→ **Activity list**
[1] Answer these questions using the forum thread on Glory:
(a) What is the highest level to which any rating can be increased?
(b) In what year did the newcomer character without famous parents start?
(c) About how much battle glory did one knight collect alone in 526?
[2] From the forum thread on Glory, copy the passage that begins with the words "When I'm playing" and stops after "anarchy before hand?".

→ **Document passage**
I can see whhy that would be worrying! I did mention a maximum rating level you missed: nothing can be increased beyond 20+Glory/1000. So, that 8,000 glory character could have at best 28 Battle, even with +2 per glory bonus (it might be got there with as little as 4 glory though would probably take 5-6- but i take your point, battle should be treated like a weapon skill).


I do give out a bit more Glory than you do, apparently, since looking over the character sheets, I see several characters close or over that 8000 Glory mark who are in their late 20s or just turned thirty. And that includes two who were retired for a couple of years already. The previous case was 35 years old when he dies at Badon Hill, and had he not died there, there was little that could have stopped him (Sword 28 or so) from gaining another 10000 on top of that. But yeah. I need to be prepared to see knights clocking over 10000 during the campaign, and pretty soon, too. ('16000 is the new 8000, doncherknow?' Which reminds me to update the Glory requirements for the Round Table. :P You wouldn't believe the riffraff they are letting in nowadays...)

When I'm playing characters through the 510-518 period, I also see characters get to 8-12,000 glory quicker than my earlier post described, but that is a very glory-rich period, I don't think it's matched at any other time of the campaign. Do you find your knights gained more duirng this period than they did during the anarchy before hand?

Morien
12-02-2011, 09:10 PM
Re: Limit. Yes, you are right, I forgot about that. Still, Battle 28 is nothing to sneeze at, like you pointed out yourself. :)

Re: Glory progression. The characters I am talking now are post-Badon... two (highest-Glory ones) started in the Roman War, but spent a couple of years in retirement (one is still retirement, one was brought back to play). The newcomer started afterwards in 531, without famous parents, and is already around 7700 Glory after 6 years of gametime. So yeah, I probably need to slow down a bit with the glory! (In my defense, we have been playing like one long adventure per year plus a battle in France, in addition to the regular yearly glory. And that included saving Arthur from Camille, which was worth lots of Glory.)

Hmm, I was checking one of the better documented previous knights, and he went from ~6000 in Spring 514 to ~10000 to Spring 518, so about 1000 Glory / yr . However, that already includes joining the Round Table (1000). Most of rest is battle glory, especially in 517. And judging from the fact that he 'started' in 510 (actually in 511, but we backdated the char to 505 to make him more comparable with then-current chars and gave him some average glory for the battles of 510) with about 1500 glory, he did the same running up with ~1000 Glory / yr to 514. (Heroic death at the final night of Badon left him in around ~13000 Glory, so he was doing rather well in 518... other than ending up dead, that is.)

The Roman War was pretty sweet Glory-wise, too. I see one of our knights collected ~1300 battle glory (alone) in 526, and another ~450 battle glory in 527. This in addition to all the other side quests and yearly glory.

DarrenHill
12-02-2011, 09:37 PM
Battles are great for glory - if you survive them :)

In my first campaign, I used to run long multi-session adventures, and give lots of glory. These days I still do that, but break them up with shorter years, and also keep a close eye on the glory awards. I find I give lots of 10 and 20 point awards for various things, but 100-point awards are pretty rare (culimnation of important quests aside).

→ **Provided data**
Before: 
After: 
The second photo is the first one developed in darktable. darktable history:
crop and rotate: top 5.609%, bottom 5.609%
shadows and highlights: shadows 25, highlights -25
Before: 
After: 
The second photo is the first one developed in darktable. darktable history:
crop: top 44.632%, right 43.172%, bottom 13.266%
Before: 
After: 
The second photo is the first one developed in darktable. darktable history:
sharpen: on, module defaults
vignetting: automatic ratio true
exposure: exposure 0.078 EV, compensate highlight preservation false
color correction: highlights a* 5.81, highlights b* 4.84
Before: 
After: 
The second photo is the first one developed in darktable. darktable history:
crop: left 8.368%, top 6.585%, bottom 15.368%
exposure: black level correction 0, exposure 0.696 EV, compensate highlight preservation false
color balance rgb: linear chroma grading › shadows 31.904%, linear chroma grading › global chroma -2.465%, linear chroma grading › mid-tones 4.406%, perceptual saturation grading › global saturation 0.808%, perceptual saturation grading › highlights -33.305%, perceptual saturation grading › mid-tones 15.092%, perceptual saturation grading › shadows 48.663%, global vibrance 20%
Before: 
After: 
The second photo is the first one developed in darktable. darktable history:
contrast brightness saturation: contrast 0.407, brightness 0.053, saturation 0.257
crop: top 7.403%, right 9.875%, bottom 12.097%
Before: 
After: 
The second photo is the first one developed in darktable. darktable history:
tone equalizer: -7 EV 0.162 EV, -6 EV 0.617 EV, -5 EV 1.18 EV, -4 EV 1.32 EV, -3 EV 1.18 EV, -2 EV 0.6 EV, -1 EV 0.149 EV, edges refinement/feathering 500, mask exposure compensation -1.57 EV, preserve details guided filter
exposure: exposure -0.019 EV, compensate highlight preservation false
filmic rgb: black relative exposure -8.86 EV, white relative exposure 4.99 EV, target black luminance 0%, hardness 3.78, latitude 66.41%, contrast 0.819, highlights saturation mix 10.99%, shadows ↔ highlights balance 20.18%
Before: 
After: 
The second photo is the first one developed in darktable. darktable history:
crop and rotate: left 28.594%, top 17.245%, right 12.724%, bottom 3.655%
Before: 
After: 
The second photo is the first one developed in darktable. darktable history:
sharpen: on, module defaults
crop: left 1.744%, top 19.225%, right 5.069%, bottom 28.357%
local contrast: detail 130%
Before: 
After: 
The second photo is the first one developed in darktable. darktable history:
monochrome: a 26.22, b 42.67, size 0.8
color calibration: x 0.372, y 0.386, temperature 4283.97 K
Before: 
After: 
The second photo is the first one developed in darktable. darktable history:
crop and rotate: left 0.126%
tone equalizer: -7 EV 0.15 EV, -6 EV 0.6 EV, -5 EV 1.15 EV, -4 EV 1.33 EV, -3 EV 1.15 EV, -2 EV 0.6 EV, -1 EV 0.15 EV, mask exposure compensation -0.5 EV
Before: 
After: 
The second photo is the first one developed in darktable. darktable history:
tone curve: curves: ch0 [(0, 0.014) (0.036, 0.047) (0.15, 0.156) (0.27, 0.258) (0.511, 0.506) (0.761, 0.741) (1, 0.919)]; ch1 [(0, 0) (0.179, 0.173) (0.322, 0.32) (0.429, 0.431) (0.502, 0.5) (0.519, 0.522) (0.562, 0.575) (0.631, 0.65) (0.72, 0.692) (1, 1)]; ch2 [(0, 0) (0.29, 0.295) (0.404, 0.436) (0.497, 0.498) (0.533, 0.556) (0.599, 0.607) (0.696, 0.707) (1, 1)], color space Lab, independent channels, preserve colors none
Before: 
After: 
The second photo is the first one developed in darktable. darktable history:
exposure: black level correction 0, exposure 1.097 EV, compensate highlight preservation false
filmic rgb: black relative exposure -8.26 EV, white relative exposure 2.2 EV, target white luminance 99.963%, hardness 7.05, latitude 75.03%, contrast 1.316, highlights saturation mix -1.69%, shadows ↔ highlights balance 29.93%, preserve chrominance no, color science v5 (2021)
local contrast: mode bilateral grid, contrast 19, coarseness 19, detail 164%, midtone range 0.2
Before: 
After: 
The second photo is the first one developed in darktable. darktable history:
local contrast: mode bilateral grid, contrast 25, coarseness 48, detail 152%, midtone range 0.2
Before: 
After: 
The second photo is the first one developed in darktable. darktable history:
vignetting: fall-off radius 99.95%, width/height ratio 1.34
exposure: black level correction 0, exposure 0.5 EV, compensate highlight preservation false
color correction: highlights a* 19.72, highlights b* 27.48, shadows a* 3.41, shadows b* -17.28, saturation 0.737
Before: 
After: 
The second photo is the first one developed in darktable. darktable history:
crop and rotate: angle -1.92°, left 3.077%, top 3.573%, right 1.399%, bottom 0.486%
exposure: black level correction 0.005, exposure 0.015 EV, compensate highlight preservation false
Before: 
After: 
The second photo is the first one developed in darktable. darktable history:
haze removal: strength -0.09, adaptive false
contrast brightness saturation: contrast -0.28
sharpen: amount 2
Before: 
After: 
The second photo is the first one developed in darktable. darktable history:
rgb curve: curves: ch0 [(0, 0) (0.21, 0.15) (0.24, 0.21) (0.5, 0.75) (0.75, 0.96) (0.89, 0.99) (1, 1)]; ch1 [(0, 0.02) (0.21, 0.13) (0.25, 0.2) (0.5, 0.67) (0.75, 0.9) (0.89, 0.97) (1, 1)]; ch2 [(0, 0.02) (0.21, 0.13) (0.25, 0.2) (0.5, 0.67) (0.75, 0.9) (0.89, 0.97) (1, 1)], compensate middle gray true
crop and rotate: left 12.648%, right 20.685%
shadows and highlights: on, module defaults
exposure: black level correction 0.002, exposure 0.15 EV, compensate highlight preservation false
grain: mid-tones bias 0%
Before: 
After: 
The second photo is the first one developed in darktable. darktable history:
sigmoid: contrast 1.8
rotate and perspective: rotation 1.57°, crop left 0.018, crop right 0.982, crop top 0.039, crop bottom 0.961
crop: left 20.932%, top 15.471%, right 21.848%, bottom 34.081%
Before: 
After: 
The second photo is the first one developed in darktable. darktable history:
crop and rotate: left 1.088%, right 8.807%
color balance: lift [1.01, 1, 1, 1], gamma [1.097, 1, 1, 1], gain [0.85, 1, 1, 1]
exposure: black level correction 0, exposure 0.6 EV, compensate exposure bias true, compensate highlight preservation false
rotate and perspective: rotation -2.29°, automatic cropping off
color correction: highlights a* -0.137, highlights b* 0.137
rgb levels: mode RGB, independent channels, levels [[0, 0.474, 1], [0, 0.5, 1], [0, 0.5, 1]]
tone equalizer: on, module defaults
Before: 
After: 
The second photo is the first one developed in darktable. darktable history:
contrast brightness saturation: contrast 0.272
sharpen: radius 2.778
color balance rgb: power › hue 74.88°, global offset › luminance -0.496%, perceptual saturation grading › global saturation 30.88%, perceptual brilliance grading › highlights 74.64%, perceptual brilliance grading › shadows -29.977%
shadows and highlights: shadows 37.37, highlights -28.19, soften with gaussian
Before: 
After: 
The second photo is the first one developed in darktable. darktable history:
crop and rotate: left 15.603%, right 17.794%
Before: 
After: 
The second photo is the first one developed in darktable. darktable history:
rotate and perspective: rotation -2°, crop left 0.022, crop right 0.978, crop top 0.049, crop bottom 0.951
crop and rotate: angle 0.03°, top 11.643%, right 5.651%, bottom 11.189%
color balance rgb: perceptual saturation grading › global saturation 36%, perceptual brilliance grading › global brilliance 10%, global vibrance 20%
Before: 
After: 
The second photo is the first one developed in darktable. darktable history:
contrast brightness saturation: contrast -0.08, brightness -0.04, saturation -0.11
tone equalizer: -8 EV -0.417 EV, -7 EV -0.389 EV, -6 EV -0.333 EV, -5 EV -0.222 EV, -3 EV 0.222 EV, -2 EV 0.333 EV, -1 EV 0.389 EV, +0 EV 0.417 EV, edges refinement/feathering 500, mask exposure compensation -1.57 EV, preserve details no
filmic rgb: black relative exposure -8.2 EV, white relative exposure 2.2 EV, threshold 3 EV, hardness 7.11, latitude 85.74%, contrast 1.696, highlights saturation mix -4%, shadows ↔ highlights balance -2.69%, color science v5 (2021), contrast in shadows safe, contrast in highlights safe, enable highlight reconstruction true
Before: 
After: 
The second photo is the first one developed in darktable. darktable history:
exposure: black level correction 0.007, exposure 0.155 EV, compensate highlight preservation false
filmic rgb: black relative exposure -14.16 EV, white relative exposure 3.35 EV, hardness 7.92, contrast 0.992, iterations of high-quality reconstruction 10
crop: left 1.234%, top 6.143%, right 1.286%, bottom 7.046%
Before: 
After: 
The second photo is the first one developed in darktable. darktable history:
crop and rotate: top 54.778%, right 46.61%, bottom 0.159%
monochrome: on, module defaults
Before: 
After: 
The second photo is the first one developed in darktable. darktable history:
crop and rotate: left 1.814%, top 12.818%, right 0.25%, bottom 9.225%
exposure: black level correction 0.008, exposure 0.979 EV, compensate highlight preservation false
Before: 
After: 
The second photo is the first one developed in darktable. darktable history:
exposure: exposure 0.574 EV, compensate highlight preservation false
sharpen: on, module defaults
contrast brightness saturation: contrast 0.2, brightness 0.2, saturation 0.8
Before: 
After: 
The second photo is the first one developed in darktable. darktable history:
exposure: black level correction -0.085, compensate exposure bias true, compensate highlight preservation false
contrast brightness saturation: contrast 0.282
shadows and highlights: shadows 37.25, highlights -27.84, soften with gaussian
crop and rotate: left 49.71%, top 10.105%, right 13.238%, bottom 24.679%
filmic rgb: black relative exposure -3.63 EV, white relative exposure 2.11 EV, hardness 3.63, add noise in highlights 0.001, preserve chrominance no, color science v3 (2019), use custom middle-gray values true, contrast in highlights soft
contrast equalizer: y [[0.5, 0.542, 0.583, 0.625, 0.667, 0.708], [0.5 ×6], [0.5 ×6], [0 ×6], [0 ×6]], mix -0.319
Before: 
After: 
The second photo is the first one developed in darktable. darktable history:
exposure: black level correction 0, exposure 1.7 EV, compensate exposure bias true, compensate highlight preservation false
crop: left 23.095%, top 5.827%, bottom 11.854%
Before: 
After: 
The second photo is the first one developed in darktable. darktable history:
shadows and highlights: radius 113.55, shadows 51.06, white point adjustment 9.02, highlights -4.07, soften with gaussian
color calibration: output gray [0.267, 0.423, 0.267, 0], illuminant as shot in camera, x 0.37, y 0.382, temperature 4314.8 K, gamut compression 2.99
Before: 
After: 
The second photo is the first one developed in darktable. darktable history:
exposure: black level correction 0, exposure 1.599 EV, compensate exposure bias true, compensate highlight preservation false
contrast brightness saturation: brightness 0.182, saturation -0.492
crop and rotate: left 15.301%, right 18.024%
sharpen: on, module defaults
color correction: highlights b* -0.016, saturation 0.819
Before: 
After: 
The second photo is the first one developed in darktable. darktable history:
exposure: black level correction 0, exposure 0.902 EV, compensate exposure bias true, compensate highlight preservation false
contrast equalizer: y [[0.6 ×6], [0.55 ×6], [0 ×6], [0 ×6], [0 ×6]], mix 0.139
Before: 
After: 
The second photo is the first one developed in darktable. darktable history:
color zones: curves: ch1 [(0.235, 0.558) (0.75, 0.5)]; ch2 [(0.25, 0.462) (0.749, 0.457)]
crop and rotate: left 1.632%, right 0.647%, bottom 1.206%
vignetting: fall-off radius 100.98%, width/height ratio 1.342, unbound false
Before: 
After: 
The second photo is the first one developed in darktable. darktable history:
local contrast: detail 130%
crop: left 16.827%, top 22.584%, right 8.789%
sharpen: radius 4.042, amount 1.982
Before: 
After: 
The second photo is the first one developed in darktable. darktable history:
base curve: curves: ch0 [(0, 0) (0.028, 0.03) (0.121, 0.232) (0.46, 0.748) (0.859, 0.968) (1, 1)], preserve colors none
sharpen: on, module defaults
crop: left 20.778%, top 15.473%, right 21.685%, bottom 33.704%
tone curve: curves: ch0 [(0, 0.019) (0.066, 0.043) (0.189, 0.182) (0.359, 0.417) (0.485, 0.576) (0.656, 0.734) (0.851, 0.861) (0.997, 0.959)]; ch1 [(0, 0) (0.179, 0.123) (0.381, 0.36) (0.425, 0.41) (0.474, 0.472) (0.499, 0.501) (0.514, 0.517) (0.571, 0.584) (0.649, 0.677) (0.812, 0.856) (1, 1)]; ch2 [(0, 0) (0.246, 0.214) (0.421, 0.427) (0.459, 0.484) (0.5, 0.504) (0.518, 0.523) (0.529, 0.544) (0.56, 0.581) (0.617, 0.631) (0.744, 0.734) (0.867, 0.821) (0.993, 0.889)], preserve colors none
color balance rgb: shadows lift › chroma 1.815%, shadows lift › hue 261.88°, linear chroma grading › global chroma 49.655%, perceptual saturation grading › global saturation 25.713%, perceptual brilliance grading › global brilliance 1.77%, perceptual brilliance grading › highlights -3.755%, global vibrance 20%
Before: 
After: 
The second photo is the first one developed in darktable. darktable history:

→ **Task solutions**
[1]
(a) 20 + Glory/1000
(b) 531
(c) About 1,300

[2]
When I'm playing characters through the 510-518 period, I also see characters get to 8-12,000 glory quicker than my earlier post described, but that is a very glory-rich period, I don't think it's matched at any other time of the campaign. Do you find your knights gained more duirng this period than they did during the anarchy before hand?